**Stated exercise:** Display every line of the records below that contains the string "tutoriel", copying each such line in full.

**Dataset excerpts:**
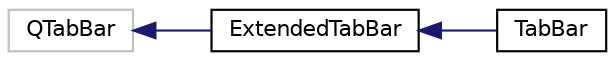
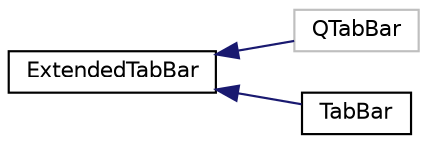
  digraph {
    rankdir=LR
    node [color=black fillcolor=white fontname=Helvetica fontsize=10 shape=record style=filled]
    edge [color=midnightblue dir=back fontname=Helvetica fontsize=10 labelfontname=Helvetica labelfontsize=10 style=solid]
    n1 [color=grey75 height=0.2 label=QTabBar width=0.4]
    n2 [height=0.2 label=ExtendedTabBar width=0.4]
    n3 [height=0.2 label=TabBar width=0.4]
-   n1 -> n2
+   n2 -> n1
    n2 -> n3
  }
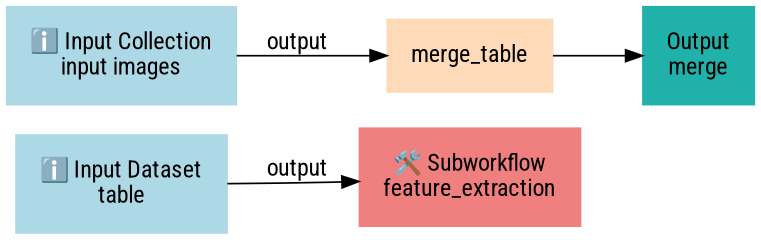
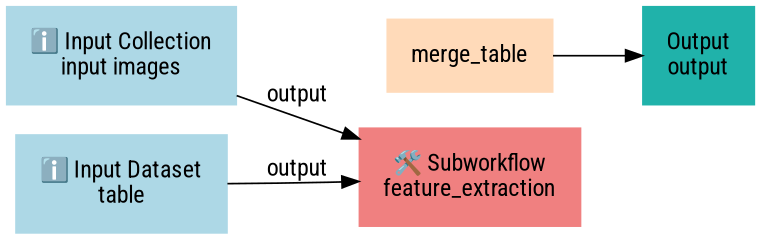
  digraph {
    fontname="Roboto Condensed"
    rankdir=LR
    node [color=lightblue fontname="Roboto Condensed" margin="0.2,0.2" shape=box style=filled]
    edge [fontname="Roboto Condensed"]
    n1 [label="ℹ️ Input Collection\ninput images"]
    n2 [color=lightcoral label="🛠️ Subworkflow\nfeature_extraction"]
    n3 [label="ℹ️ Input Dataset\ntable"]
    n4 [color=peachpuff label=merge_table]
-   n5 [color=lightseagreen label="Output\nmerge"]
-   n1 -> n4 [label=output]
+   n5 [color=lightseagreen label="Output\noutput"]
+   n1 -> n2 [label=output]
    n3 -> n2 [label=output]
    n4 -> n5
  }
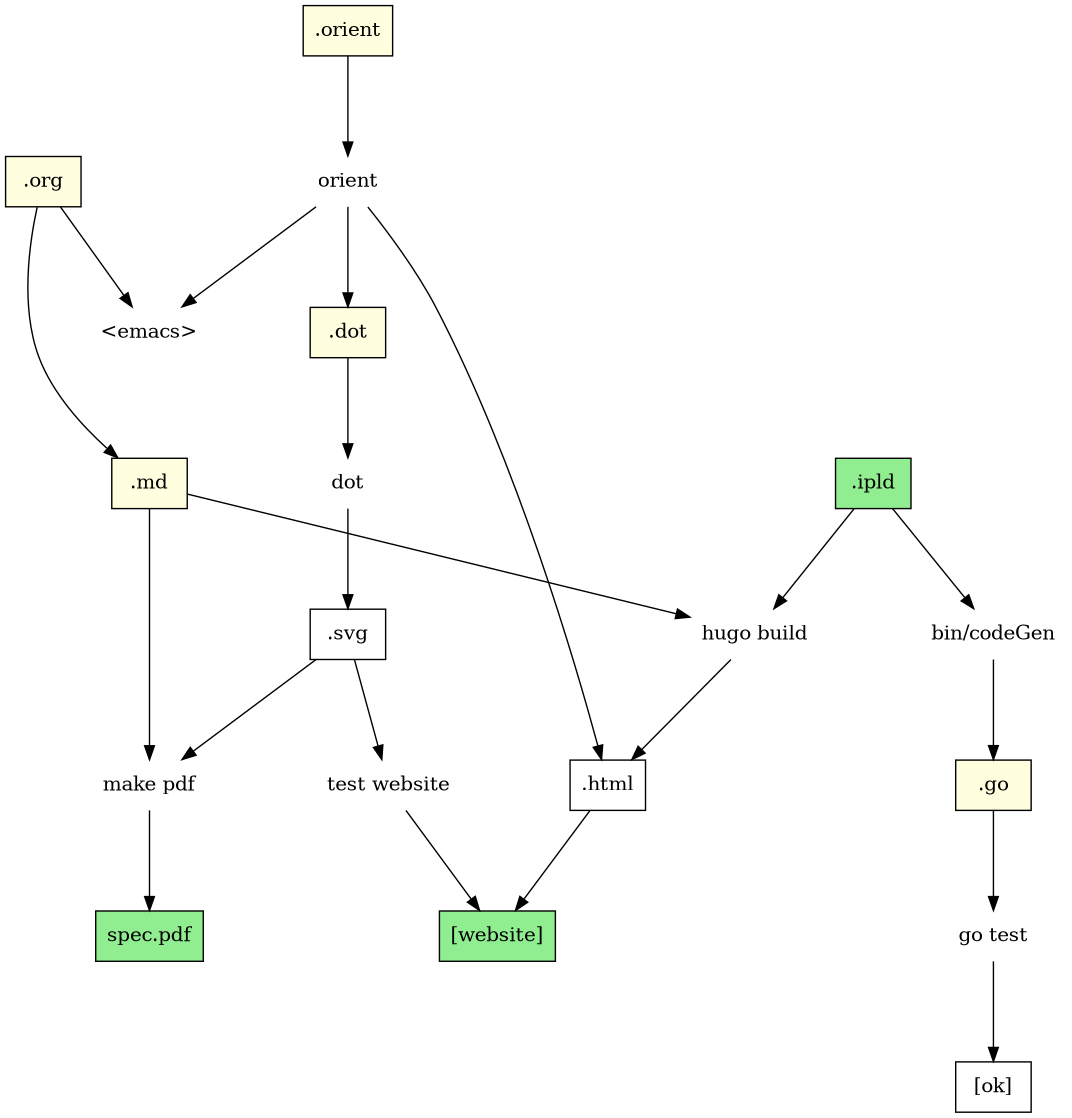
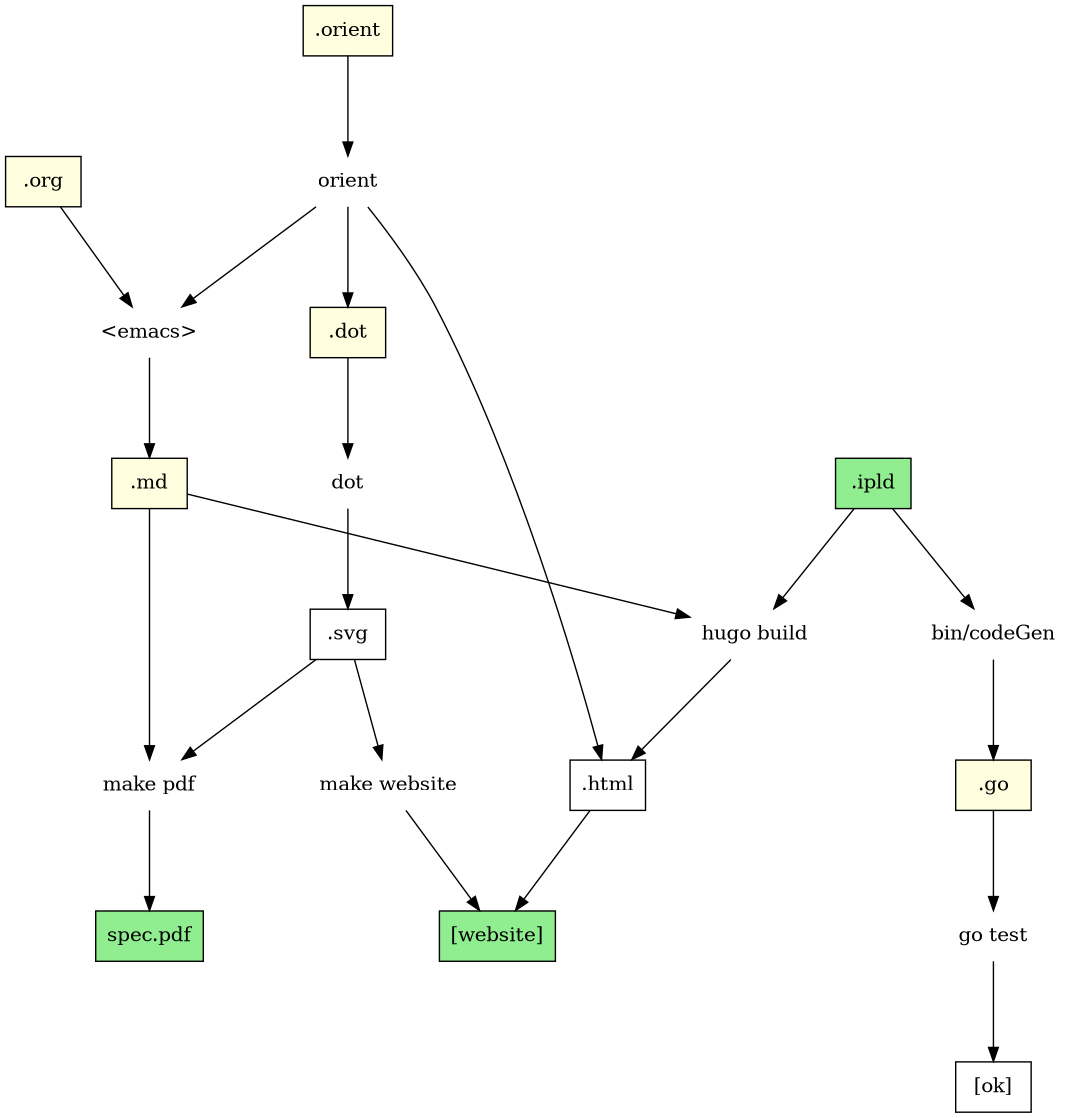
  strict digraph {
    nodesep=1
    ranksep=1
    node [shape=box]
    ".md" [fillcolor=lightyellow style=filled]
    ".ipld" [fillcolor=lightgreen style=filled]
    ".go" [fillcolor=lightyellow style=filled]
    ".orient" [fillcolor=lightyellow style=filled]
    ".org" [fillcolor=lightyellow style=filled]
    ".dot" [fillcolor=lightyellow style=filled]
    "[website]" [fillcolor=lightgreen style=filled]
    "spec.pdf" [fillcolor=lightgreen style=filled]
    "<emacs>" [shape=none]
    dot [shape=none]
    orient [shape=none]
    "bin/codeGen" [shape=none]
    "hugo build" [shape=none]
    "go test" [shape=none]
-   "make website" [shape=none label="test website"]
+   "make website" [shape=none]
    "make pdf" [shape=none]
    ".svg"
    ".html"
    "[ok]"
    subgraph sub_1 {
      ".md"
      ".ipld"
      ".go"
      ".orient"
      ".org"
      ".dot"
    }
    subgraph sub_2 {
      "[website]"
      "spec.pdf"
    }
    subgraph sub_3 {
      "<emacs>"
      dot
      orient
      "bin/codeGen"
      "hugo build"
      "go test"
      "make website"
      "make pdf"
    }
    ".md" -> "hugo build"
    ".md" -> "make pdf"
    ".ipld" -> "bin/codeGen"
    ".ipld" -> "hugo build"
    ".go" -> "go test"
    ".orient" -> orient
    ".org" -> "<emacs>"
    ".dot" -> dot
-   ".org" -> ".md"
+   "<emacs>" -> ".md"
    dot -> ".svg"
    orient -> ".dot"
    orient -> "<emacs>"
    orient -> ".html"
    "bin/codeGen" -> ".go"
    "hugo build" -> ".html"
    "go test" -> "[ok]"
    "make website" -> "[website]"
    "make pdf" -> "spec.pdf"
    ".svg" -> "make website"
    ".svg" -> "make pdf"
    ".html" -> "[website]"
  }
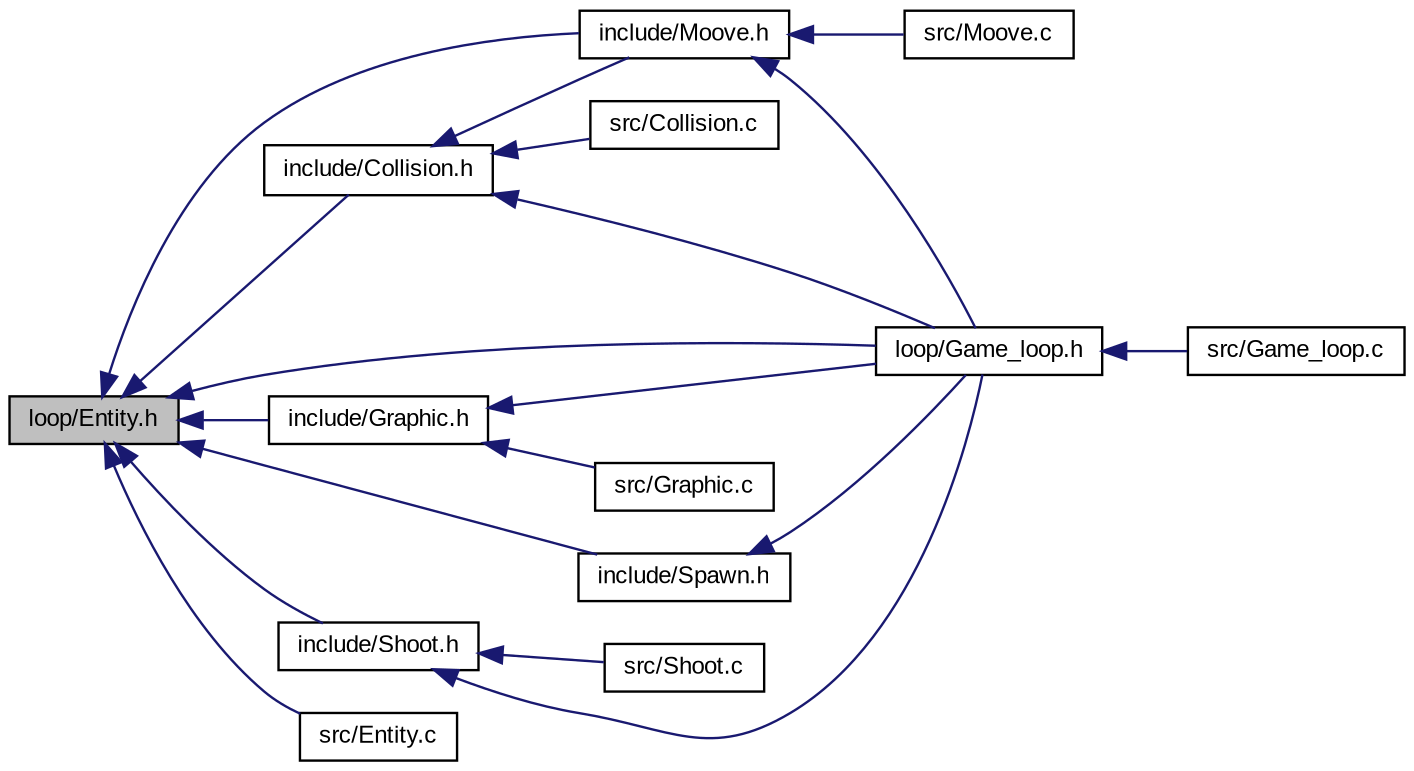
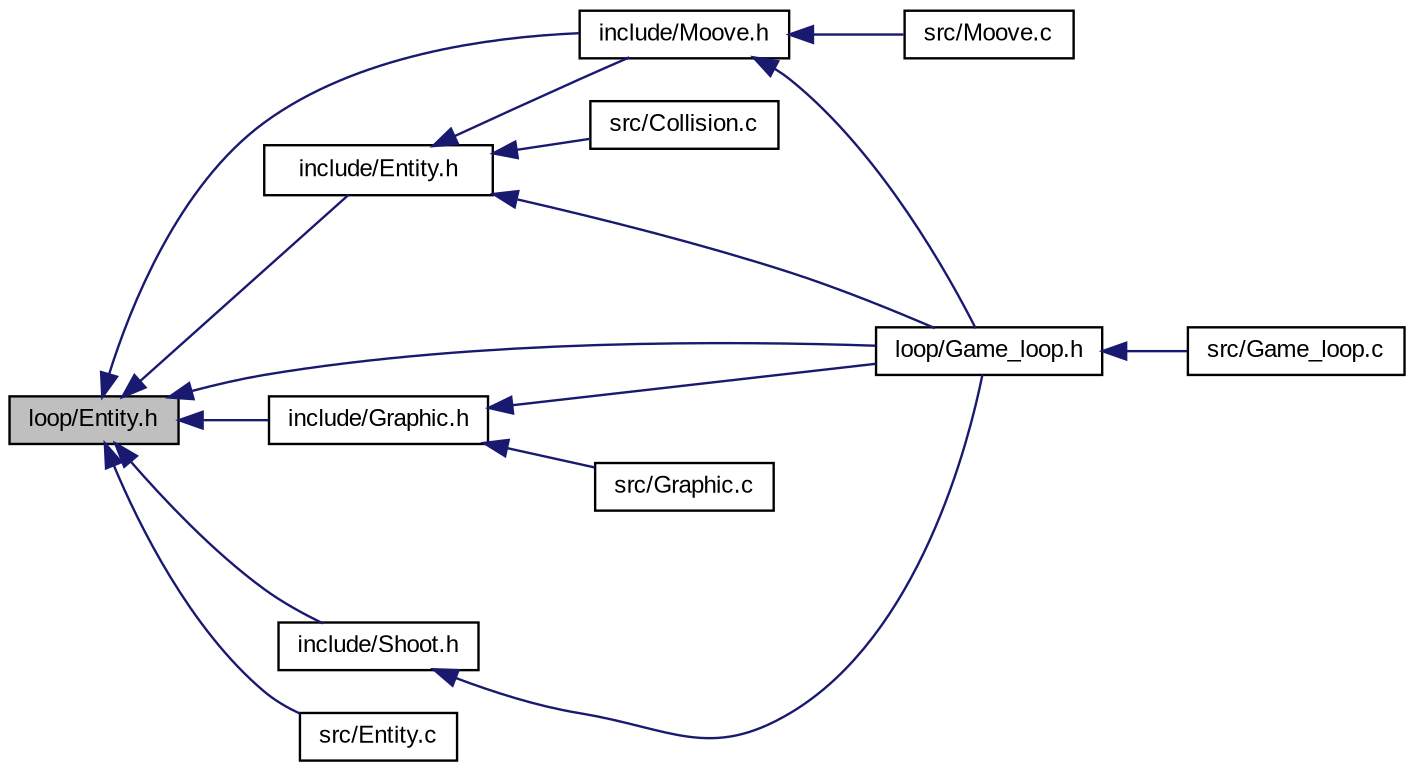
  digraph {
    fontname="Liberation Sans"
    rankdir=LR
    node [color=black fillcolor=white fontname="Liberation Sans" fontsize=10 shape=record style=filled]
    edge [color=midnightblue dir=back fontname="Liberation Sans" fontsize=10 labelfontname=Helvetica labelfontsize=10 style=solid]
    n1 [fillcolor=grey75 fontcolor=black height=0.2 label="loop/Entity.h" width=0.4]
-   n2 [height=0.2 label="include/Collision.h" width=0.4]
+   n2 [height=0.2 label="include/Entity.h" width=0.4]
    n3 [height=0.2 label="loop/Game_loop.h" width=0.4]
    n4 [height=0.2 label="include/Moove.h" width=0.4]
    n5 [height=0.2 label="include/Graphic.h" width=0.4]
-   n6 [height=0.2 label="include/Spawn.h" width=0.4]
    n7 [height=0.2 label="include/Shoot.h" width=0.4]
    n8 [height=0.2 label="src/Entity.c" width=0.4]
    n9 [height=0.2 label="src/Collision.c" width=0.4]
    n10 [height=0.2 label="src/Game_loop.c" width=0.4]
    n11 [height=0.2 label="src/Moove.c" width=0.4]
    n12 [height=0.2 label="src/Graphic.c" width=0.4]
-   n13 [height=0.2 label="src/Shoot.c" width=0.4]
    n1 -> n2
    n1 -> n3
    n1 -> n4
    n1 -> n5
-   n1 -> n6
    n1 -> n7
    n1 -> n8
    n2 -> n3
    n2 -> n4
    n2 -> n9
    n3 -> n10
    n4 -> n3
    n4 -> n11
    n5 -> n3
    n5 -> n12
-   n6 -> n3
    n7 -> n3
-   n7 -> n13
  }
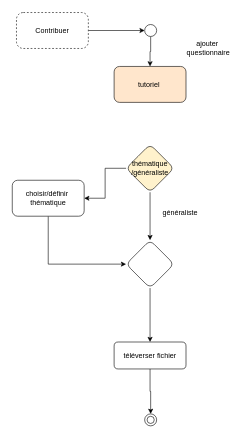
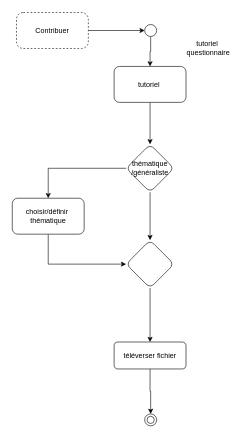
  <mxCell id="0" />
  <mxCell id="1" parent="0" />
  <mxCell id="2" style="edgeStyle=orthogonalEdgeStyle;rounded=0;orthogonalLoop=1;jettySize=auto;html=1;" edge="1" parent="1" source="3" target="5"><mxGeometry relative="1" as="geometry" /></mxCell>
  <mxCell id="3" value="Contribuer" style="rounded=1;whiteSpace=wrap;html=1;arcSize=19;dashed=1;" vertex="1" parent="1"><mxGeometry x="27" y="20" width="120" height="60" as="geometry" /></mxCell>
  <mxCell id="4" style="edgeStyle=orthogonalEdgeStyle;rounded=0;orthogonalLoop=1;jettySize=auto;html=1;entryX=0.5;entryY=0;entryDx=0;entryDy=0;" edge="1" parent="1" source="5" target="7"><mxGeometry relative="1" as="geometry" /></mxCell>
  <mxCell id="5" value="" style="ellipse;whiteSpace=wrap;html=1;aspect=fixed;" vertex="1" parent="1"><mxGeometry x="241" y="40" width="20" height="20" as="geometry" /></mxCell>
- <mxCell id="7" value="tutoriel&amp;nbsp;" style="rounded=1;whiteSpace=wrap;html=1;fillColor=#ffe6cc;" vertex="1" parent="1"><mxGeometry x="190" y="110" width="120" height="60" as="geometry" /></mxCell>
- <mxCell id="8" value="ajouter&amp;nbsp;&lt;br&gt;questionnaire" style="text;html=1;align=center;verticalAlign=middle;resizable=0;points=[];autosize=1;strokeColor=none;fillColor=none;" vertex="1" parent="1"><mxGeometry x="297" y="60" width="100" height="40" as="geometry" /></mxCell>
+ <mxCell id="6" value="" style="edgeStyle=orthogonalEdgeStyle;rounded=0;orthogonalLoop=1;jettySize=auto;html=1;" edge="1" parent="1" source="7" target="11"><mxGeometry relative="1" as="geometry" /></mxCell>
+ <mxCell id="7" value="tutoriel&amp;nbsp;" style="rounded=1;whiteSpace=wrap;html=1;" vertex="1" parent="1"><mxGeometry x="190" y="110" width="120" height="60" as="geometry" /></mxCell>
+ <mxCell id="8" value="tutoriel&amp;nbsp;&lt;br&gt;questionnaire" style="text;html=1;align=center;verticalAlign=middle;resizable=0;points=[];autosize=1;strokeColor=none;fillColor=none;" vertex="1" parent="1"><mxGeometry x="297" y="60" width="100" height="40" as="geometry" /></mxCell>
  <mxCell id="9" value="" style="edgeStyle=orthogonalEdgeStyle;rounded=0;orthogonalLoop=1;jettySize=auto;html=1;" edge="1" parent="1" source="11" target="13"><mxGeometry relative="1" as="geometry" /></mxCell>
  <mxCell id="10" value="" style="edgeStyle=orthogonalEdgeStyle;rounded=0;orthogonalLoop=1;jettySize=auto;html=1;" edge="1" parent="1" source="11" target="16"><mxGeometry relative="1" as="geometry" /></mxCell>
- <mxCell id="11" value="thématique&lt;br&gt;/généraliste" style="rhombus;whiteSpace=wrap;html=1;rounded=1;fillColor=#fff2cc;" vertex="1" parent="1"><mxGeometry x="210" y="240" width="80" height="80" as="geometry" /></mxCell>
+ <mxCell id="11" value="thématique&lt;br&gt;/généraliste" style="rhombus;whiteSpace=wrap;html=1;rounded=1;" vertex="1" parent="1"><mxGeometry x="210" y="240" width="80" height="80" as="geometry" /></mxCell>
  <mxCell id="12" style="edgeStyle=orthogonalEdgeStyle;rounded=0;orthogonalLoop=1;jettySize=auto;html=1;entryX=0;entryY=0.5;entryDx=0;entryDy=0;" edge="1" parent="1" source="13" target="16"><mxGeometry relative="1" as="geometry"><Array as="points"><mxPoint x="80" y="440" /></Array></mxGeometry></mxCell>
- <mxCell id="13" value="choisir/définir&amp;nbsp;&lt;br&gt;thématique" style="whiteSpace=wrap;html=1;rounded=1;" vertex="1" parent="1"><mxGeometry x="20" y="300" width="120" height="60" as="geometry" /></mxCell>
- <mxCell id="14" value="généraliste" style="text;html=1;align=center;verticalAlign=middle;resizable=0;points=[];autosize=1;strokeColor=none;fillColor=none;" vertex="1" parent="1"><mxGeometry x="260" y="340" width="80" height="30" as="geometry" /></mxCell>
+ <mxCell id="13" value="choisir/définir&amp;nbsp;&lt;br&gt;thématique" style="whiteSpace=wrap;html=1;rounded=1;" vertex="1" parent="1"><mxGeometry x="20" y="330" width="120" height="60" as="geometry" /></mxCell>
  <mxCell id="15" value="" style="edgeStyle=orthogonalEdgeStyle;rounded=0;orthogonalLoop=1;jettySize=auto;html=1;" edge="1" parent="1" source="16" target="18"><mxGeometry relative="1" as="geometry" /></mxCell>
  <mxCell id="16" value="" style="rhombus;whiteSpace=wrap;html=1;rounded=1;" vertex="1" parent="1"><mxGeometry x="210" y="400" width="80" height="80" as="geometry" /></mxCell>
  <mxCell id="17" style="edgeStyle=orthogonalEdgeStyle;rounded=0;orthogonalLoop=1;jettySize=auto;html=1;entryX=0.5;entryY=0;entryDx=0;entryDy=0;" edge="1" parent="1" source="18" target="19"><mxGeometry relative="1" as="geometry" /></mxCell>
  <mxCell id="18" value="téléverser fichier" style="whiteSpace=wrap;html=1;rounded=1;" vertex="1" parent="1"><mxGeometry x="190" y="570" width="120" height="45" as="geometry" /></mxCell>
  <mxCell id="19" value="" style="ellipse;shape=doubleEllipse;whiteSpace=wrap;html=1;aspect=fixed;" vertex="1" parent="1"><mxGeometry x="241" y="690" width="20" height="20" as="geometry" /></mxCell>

**Solution to this exercise:**
- <mxCell id="7" value="tutoriel&amp;nbsp;" style="rounded=1;whiteSpace=wrap;html=1;fillColor=#ffe6cc;" vertex="1" parent="1"><mxGeometry x="190" y="110" width="120" height="60" as="geometry" /></mxCell>
+ <mxCell id="7" value="tutoriel&amp;nbsp;" style="rounded=1;whiteSpace=wrap;html=1;" vertex="1" parent="1"><mxGeometry x="190" y="110" width="120" height="60" as="geometry" /></mxCell>
+ <mxCell id="8" value="tutoriel&amp;nbsp;&lt;br&gt;questionnaire" style="text;html=1;align=center;verticalAlign=middle;resizable=0;points=[];autosize=1;strokeColor=none;fillColor=none;" vertex="1" parent="1"><mxGeometry x="297" y="60" width="100" height="40" as="geometry" /></mxCell>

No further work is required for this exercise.